------ SUPPLIED MATERIAL ------
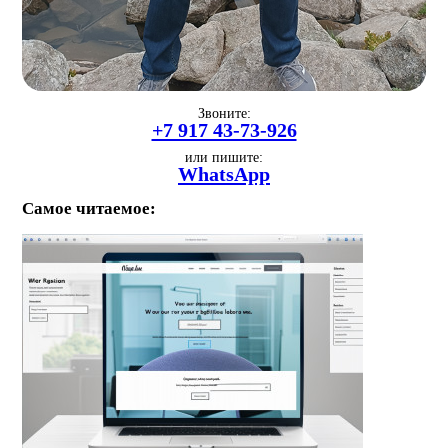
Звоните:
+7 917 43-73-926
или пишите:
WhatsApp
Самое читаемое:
------
------ SUPPLIED MATERIAL ------
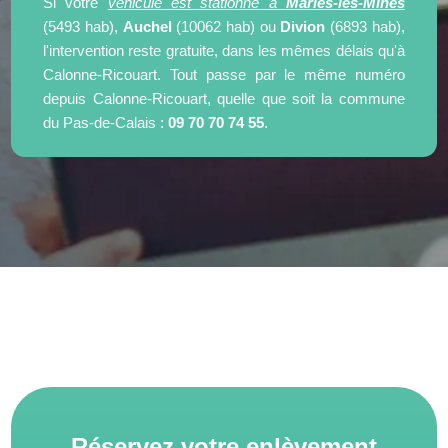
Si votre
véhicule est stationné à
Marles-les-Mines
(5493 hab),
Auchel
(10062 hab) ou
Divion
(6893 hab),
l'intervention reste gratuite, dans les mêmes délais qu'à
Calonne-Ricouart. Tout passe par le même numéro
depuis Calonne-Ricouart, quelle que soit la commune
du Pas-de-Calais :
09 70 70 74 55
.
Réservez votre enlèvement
------
------ SUPPLIED MATERIAL ------
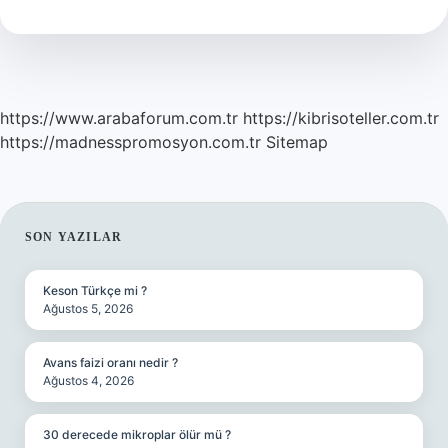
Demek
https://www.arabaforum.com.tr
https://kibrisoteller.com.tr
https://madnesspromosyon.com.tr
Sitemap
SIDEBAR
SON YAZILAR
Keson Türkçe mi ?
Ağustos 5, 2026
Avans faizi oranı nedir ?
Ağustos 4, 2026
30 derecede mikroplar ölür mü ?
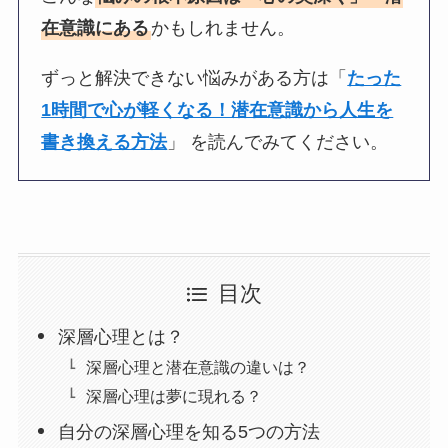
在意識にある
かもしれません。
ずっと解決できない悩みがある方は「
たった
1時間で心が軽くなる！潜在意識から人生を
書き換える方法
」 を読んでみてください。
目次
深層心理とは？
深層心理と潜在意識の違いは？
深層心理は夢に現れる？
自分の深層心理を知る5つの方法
------
## EXERCISE DETAILS
Lines with the string "https": pick each one out of the material and return it.

## ANSWER FOR THIS EXERCISE
https://www.arabaforum.com.tr
https://kibrisoteller.com.tr
https://madnesspromosyon.com.tr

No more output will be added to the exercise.